> [Work instruction] In the entries below, count each line where "significant" appears. Give the total and nothing more.

> [Study material]

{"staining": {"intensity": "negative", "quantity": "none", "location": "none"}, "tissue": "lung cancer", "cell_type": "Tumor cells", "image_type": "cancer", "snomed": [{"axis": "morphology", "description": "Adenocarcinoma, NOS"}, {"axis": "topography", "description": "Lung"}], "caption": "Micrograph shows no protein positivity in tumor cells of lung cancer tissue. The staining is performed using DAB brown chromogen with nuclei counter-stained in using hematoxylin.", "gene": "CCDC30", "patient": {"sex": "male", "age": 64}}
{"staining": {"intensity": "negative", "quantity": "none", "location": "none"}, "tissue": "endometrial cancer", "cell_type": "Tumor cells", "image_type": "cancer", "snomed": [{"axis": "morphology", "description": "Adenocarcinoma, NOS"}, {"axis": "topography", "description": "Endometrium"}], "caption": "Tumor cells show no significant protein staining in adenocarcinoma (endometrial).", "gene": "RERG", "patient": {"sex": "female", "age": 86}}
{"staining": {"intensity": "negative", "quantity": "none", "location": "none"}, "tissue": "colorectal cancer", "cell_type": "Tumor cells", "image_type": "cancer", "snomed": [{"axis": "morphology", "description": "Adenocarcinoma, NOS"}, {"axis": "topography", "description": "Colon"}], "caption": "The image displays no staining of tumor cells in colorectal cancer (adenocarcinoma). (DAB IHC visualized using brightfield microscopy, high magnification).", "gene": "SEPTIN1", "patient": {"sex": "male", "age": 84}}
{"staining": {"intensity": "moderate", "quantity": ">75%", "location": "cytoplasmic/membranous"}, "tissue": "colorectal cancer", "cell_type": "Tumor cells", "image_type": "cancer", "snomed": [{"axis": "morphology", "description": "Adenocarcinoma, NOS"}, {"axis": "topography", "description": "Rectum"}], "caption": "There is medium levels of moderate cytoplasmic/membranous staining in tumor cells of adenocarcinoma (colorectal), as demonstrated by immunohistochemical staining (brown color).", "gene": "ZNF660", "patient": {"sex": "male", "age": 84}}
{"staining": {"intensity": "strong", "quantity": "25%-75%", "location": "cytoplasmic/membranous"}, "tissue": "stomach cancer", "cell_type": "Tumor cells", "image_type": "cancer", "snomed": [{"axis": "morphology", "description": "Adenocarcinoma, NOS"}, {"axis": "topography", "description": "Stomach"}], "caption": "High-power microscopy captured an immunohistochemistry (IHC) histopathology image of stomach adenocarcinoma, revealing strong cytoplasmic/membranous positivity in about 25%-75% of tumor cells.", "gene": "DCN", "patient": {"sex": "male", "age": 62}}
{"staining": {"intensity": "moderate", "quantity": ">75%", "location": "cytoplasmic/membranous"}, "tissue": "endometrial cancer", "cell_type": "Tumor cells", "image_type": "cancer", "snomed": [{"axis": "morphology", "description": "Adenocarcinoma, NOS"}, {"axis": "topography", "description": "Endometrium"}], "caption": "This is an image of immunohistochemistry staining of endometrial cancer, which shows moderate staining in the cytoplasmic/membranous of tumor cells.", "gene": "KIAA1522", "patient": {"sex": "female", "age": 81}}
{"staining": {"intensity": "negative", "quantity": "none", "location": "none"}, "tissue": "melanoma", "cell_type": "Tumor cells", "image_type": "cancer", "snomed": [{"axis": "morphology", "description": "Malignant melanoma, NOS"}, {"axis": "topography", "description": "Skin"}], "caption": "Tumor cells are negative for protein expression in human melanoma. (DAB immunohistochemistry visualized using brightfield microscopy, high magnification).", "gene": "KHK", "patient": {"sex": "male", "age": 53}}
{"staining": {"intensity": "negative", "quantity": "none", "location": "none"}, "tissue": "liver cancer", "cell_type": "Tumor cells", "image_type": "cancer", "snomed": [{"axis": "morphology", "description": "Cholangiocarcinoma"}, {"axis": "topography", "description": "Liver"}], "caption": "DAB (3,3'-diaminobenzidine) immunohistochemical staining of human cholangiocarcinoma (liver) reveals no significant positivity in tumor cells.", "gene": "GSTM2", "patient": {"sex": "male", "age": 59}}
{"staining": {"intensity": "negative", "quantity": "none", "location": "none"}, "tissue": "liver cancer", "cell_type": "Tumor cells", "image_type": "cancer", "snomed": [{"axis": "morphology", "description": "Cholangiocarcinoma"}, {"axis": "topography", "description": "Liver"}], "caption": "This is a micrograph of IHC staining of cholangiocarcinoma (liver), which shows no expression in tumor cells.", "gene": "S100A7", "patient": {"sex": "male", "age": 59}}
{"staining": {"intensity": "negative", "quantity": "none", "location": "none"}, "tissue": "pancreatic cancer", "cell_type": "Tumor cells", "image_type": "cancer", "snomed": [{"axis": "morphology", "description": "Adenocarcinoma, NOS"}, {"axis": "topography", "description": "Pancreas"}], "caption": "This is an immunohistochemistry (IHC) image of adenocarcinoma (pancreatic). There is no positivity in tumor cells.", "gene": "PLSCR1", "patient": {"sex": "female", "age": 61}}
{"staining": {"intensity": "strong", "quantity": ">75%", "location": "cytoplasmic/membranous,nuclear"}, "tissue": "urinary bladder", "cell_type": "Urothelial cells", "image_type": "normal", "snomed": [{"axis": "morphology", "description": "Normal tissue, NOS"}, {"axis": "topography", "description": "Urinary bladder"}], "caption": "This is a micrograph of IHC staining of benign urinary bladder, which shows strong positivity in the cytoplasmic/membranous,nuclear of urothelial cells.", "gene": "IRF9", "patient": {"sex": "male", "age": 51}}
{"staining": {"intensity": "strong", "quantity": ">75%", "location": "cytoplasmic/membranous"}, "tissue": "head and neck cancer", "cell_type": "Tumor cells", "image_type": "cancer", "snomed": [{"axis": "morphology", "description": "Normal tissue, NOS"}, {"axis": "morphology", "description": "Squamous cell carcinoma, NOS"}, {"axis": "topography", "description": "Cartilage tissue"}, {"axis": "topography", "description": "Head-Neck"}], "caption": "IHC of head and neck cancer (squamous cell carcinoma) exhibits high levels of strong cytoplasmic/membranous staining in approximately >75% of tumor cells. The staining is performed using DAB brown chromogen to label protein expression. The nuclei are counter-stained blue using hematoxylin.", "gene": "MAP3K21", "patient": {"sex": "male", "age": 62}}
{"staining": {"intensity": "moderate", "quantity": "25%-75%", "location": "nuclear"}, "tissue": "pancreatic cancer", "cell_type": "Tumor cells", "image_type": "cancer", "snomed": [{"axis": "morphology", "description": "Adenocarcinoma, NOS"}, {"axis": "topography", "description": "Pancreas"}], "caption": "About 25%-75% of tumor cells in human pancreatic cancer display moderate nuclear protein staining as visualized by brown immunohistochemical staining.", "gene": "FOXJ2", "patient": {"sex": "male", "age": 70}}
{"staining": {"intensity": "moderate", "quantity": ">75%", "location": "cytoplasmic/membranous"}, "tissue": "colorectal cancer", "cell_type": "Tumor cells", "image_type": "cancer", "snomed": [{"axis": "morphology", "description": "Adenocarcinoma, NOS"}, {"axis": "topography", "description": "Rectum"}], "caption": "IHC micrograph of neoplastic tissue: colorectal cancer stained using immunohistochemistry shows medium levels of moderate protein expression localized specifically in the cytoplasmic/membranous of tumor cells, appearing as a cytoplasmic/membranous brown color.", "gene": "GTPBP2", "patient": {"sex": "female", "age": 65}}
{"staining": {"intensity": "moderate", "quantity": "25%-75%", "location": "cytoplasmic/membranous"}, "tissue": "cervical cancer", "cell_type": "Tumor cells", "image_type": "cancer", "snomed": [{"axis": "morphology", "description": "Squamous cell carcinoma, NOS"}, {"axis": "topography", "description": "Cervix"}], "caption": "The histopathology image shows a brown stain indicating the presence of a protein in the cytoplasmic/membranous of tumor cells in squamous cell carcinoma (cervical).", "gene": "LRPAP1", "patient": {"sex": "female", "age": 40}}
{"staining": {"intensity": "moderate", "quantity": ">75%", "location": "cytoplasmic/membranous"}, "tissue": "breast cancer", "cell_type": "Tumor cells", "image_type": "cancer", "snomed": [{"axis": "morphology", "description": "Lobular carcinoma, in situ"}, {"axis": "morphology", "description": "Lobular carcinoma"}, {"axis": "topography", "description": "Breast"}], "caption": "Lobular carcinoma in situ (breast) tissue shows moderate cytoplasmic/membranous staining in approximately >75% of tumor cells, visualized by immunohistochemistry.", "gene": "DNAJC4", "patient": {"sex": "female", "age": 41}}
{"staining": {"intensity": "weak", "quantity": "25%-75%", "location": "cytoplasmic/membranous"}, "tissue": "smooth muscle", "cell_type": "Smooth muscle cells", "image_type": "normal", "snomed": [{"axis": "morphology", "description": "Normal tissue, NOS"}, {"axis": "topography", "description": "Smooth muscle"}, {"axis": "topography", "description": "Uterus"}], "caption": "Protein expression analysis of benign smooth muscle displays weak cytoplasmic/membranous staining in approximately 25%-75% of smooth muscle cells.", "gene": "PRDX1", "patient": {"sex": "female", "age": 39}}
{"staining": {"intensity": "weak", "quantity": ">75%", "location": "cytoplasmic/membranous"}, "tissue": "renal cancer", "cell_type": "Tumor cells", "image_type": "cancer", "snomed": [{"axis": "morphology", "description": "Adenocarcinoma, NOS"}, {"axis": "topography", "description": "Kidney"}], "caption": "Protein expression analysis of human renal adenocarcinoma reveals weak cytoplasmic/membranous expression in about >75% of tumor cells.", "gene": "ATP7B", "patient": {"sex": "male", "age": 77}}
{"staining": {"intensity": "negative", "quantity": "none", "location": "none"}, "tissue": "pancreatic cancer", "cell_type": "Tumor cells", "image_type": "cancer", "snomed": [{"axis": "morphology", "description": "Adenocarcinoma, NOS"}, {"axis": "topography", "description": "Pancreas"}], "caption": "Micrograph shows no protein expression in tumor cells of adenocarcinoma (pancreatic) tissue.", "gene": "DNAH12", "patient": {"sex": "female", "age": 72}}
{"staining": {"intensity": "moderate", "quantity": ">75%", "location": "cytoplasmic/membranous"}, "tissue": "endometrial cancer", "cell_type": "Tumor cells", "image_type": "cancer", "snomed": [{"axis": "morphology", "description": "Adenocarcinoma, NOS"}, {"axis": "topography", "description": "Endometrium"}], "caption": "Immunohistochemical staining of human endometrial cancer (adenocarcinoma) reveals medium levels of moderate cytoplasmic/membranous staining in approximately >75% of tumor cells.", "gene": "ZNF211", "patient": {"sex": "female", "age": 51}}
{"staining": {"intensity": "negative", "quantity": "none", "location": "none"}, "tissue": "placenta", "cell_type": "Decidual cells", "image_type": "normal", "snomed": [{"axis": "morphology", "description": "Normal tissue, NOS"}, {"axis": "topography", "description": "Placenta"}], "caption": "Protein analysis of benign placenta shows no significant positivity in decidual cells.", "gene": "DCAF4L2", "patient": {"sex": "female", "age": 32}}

> [Output for this exercise] 3